This post was inspired by Brandon Rhodes‘ excellent talk at Pycon 2014, All Your Ducks In A Row: Data Structures in the Standard Library and Beyond.
Python’s lists are dynamic. You do not need to declare their length ahead of time, and you can add to them at any time. How does Python manage memory for a list when it doesn’t know how long your list is going to be? It allocates a little extra room at the end of the list, in case you end up adding some more items. Most of the time this makes your list operations fast, but it can catch you off-guard if you don’t think through some operations carefully.
Consider an example where you want to work through a long list, popping items until the list is empty:
numbers = [x for x in range(0, 100000)]
while len(numbers) > 0:
number = numbers.pop()
print number
This code makes a simple list of 100,000 numbers. It then removes the numbers one at a time from the end of the list, and prints each number as it is removed. When I time this program on my computer, it takes roughly 1.3 seconds.

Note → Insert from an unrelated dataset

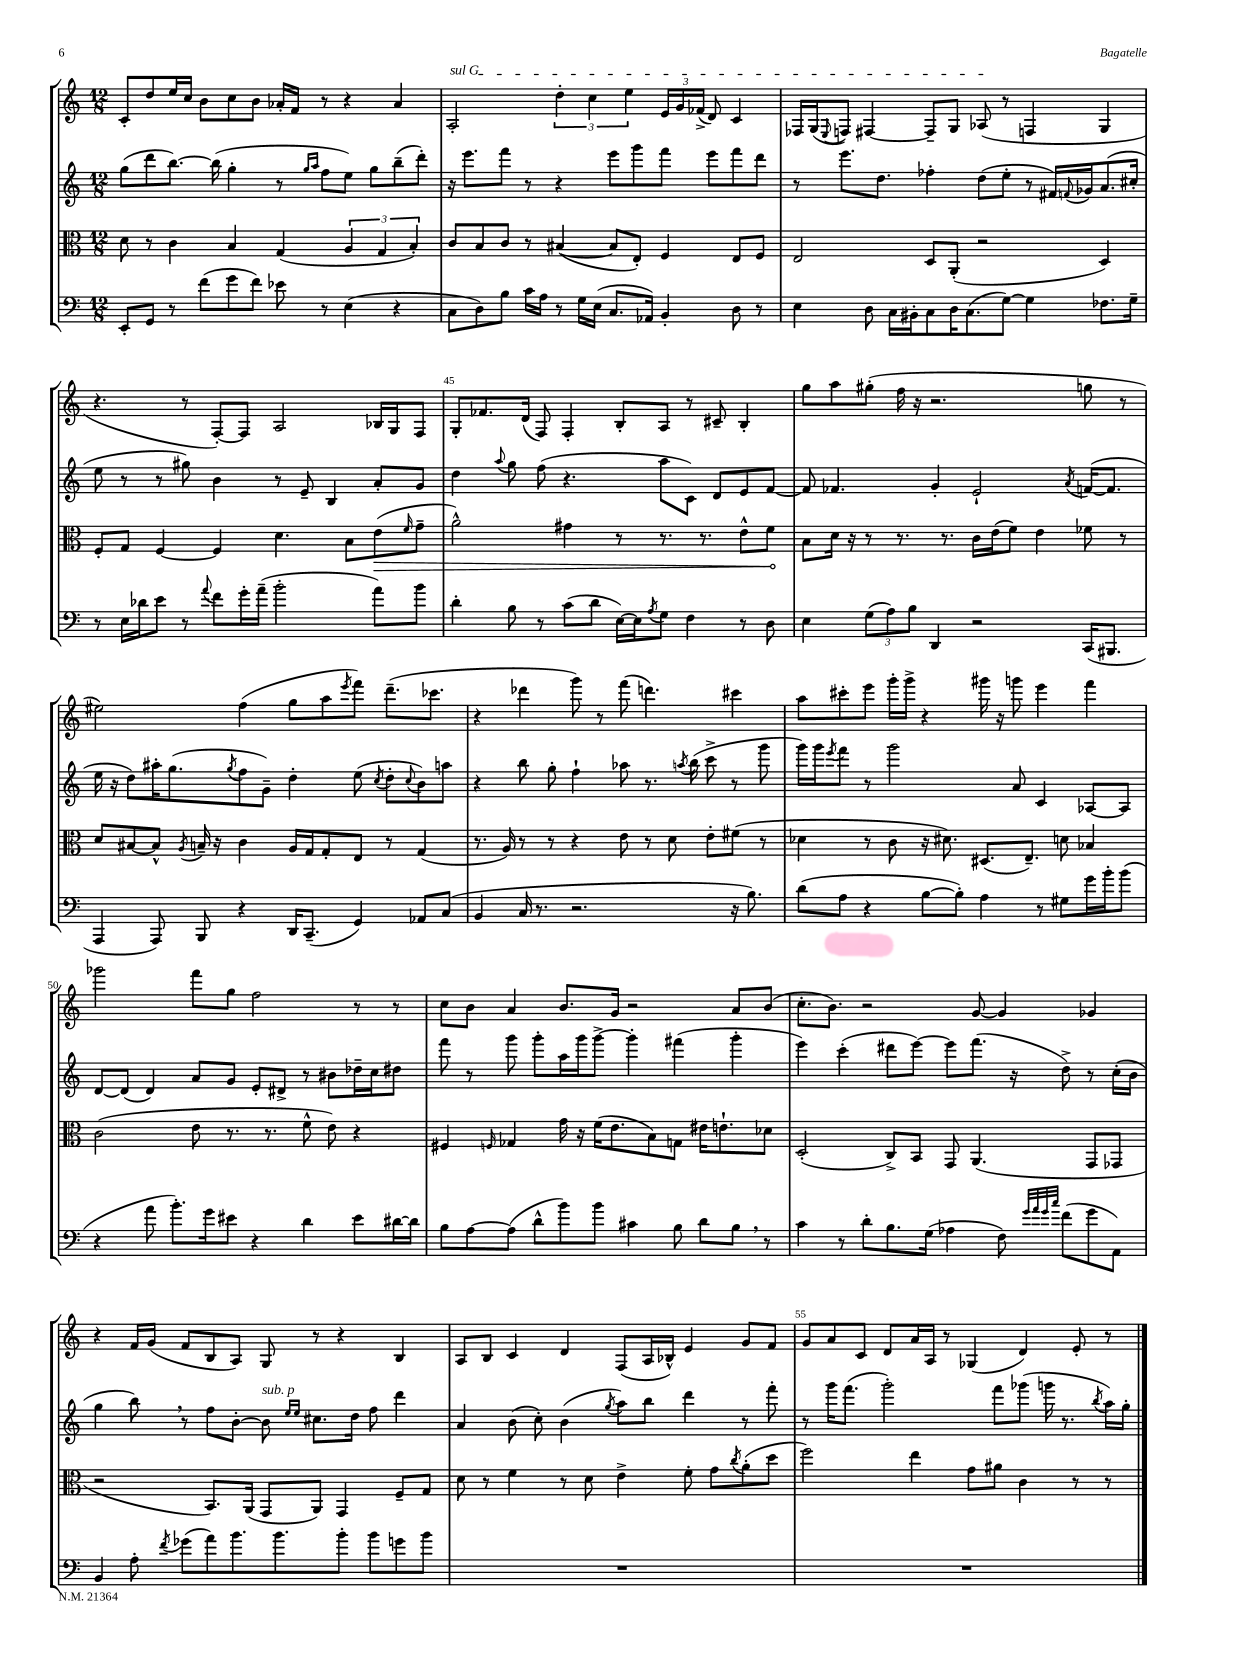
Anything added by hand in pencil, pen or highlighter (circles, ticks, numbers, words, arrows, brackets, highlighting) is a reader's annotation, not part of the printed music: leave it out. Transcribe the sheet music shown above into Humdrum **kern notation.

Now let’s try the exact same program, except each item will be popped from the beginning of the list instead of the end of the list:
numbers = [x for x in range(0, 100000)]
while len(numbers) > 0:
number = numbers.pop(0)
print number
This program takes twice as long! The difference is even more significant if you use a longer list.
Why does it take so long? Python is constantly moving all of the items in the list, since lists are more optimized for adjustments at the end of the list than they are at the beginning.
An efficient solution
How can you do this more efficiently? Since the goal is to work through each item from the beginning of the list, you can reverse the list before popping its items. Then you can pop from the end of the list, which is efficient, and still work through items in the order you intended to:
numbers = [x for x in range(0, 100000)]
numbers.reverse()
while len(numbers) > 0:
number = numbers.pop()
print number
The reverse() operation takes a negligible amount of time to run, so this version takes rougly 1.3 seconds again.
The takeaway? If you are looking at performance issues, understanding how Python manages memory can be really helpful in making optimizations.
peak 5390 
You can also use a deque and have your long list be a generator statement.
Nice post!
A thought:
reverse() also take o(n) time to run. It is optimized and no doubt better than rewriting a function which does reverse (as you do in your example), but if you want to continually be popping from the beginning, then deque is great.
PS. For a great example of this to use in class — compare deque to a normal list when implementing merge-sort!